Quand l’insulte se fait mot doux : la violence verbale dans les SMS
Résumé
Dans le cadre du projet international sms4science, le laboratoire Praxiling a constitué le corpus sud4science (Panckhurst dir.) en incitant les usagers à rediriger sur un serveur scientifique le plus grand nombre possible de SMS authentiques qu’ils envoyaient à leurs contacts. 93114 SMS ont ainsi été recueillis. L’originalité de ce corpus de grande taille est de donner accès à l’intimité spontanée des énonciateurs-scripteurs. Pour ce colloque, nous nous proposons de réfléchir au cas particulier de l’insulte mot doux : insulte en langue, mais qui, dans un cotexte donné, fonctionne comme un mot doux.
Ainsi dans l’exemple ci-dessous :
On va rater les bandes annonces espèce de nazgul en tongue lol
l’insulte espèce de nazgul en tongue combine deux dépréciations qui s’annulent l’une par l’autre (équivalant approximativement à monstre de pacotille) pour se transformer en mot doux, ce que confirment en amont le projet d’aller au cinéma et en aval la dédramatisation signalée par lol.

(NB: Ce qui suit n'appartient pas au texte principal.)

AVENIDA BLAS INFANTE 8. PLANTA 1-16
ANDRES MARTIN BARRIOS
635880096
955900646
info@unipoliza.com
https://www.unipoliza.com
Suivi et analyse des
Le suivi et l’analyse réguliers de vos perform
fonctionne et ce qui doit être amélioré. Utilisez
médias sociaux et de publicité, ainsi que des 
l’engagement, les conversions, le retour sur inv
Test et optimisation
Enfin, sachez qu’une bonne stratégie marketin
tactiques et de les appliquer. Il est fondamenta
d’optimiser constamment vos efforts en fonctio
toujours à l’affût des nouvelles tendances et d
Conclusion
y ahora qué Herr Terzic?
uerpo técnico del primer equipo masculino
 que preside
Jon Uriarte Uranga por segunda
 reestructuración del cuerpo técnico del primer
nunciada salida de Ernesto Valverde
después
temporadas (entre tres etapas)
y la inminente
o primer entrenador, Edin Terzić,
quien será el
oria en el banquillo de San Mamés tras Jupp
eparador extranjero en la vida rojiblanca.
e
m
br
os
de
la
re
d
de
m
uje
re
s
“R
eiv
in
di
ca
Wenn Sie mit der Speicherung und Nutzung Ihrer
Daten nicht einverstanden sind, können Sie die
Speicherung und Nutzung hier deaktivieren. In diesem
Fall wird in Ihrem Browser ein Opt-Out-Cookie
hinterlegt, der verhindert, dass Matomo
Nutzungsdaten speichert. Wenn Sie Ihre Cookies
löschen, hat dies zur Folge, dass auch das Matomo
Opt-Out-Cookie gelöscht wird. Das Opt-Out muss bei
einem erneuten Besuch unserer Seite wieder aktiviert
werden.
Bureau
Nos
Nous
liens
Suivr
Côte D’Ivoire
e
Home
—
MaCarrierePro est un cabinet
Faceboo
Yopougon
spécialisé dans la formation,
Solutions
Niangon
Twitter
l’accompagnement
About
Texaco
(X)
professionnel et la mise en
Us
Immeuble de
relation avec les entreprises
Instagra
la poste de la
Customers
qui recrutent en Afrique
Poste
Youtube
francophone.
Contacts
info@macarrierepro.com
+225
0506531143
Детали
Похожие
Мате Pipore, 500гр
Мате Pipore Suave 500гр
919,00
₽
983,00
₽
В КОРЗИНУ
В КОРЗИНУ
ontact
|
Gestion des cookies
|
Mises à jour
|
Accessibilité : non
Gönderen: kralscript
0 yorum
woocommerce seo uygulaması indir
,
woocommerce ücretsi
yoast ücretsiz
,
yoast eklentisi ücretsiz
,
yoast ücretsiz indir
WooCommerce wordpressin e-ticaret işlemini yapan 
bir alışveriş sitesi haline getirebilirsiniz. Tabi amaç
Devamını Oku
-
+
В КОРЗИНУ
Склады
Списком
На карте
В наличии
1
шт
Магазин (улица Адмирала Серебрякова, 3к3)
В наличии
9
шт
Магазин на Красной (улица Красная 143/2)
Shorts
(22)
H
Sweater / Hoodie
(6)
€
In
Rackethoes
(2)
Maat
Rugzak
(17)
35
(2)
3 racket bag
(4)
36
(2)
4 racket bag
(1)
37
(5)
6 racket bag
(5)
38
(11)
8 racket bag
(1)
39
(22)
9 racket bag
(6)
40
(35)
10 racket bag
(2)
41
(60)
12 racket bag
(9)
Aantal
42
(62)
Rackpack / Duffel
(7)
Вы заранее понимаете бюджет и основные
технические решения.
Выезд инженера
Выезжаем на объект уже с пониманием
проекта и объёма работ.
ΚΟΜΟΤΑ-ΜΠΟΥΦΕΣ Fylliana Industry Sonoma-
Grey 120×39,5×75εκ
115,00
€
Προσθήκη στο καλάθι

Nous analysons ces occurrences dans le cadre théorique de l’analyse du discours, telle qu’elle est pratiquée par la praxématique, en montrant que le cotexte, parce qu’il entre en conflit dialogique avec l’insulte en question, permet d’interpréter cette dernière comme un mot doux. Cette spectacularisation de la violence verbale participe à la construction d’un type paradoxal d’intersubjectivité, où la connivence interlocutive passe par l’agression formelle de l’autre.